Titel: Die Einladung |
Als Raphael um halb drei mitten in der Nacht den telefonischen Hilferuf seines Freundes Leo erhält, ist er alles andere als hellauf begeistert. Leo liegt mit einer Autopanne irgendwo in der französischen „Walachei“ fest und benötigt nun Unterstützung. Statt gleich zuzusagen, windet sich Raphael regelrecht am Telefon, sucht eine Ausrede nach der anderen, legt dann auf und wird erst durch sein schlechtes Gewissen in Person seiner Freundin Helene dazu getrieben, Leo zu helfen.

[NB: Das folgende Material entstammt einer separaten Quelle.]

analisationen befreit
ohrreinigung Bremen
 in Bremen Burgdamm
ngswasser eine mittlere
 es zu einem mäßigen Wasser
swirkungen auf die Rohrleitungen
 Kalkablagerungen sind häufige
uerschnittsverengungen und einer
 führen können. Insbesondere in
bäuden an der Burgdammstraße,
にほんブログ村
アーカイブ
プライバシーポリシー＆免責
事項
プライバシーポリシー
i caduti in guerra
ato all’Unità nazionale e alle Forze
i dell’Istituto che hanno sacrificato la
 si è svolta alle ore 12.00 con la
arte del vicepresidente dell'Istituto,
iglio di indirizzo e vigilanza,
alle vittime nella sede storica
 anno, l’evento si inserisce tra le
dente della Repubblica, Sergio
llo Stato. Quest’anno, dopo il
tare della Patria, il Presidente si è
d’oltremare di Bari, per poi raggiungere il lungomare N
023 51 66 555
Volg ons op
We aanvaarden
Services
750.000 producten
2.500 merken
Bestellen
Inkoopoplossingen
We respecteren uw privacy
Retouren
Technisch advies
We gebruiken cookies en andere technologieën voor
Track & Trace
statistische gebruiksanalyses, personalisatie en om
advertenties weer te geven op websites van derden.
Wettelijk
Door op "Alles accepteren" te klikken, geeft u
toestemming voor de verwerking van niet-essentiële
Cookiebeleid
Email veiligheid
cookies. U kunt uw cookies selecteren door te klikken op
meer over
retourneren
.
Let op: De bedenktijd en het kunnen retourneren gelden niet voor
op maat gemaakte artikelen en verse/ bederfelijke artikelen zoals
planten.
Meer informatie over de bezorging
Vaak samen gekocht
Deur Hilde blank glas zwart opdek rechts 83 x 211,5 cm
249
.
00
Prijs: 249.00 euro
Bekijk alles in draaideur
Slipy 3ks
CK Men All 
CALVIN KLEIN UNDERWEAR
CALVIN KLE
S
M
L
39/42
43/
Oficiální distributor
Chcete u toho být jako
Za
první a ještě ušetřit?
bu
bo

Als der angenervte junge Mann am Ort des Geschehens eintrifft, empfängt ihn nicht nur sein Freund mit einer Flasche guten Champagner, sondern es ist eine regelrechte Party in Gang, denn Leo inszenierte diese Aktion als eine Art Freundschaftstest, um zu schauen, auf wen er sich verlassen kann. Auch wenn Raphael ziemlich angepisst ist, bleibt er bis zum Morgengrauen und verlässt zusammen mit Leo als Letzter den Ort des Geschehens.
Wieder daheim lässt ihn das Erlebte nicht in Ruhe und er beschließt, es Leo gleichzutun. Also ruft er mitten in der Nacht seine vermeintlichen Freunde an, besorgt sich Schaumwein und stellt sich mit seinem Wagen mitten in der Pampa an eine Schnellstraße. Jedoch merkt er schon bald, dass seine Freunde augenscheinlich ein unzuverlässiger Haufen sind, denn bis auf Leo taucht zunächst keiner auf. Und so haben die beiden Kumpel reichlich Zeit, über das Wesen der Freundschaft zu sinnieren, in Erinnerungen an die gemeinsame Vergangenheit zu schwelgen und eine Flasche nach der anderen zu köpfen. Als irgendwann doch noch ein weitere Kumpel – Philipp – auftaucht, fühlt sich der so verarscht, dass er Raphael seine Freundschaft aufkündigt. Doch mit einem Freund wie Leo an der Seite ist das noch nicht das noch nicht das Ende der Geschichte.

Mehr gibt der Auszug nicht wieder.